McNeeley did not return phone calls Friday, and PSV would not comment on the record, other than the statement.
Mayor Steve Adler remains encouraged.
“We’re all still real excited about the chance major league soccer comes to Austin,” Adler said in a statement to the American-Statesman.
“We just need to find the right site, and the sooner the better. There’s nothing to come before the Council quite yet, thus the agenda change. Efforts are continuing.”
City staff identified eight potential stadium and/or training facility sites for the team. Recent focus has centered on McKalla Place, near the Domain, and Guerrero in East Austin, but the Statesman has been told there could be previously unnamed options.
“We probably considered more than 40 properties,” McNeeley said Wednesday. “A lot of the site choices were made because of acreage. Many just weren’t big enough. By process of elimination, we got down to those eight choices. There are a few others,” she said without naming them.
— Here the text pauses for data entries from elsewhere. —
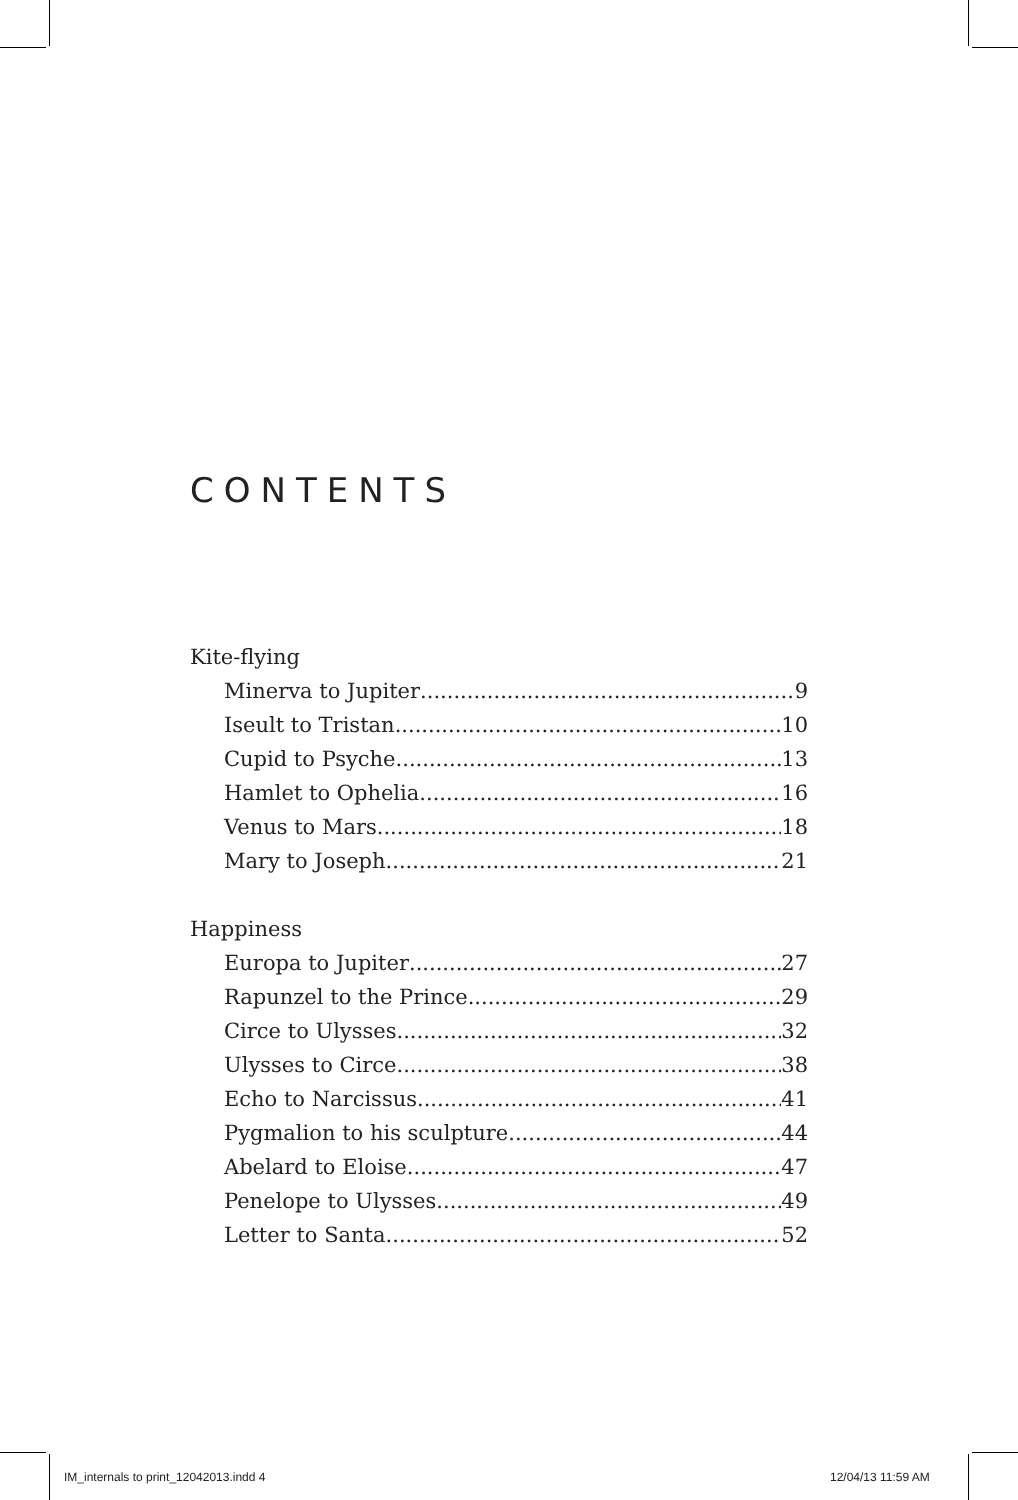CONTENTS
Kite-flying
Minerva to Jupiter 9
Iseult to Tristan 10
Cupid to Psyche 13
Hamlet to Ophelia 16
Venus to Mars 18
Mary to Joseph 21
Happiness
Europa to Jupiter 27
Rapunzel to the Prince 29
Circe to Ulysses 32
Ulysses to Circe 38
Echo to Narcissus 41
Pygmalion to his sculpture 44
Abelard to Eloise 47
Penelope to Ulysses 49
Letter to Santa 52
IM_internals to print_12042013.indd 4
12/04/13 11:59 AM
The next meeting where soccer could be discussed is March 1, meaning June 14 is the absolute earliest a stadium solution could be ironed out and fit the council schedule. If parkland is in play, a November election is likely in the cards. A temporary home would be needed for 2019 and ’20.
The Crew, already training for weeks, opens the regular season March 3, so its fate will be up in the air long after the MLS’ regular season kicks off.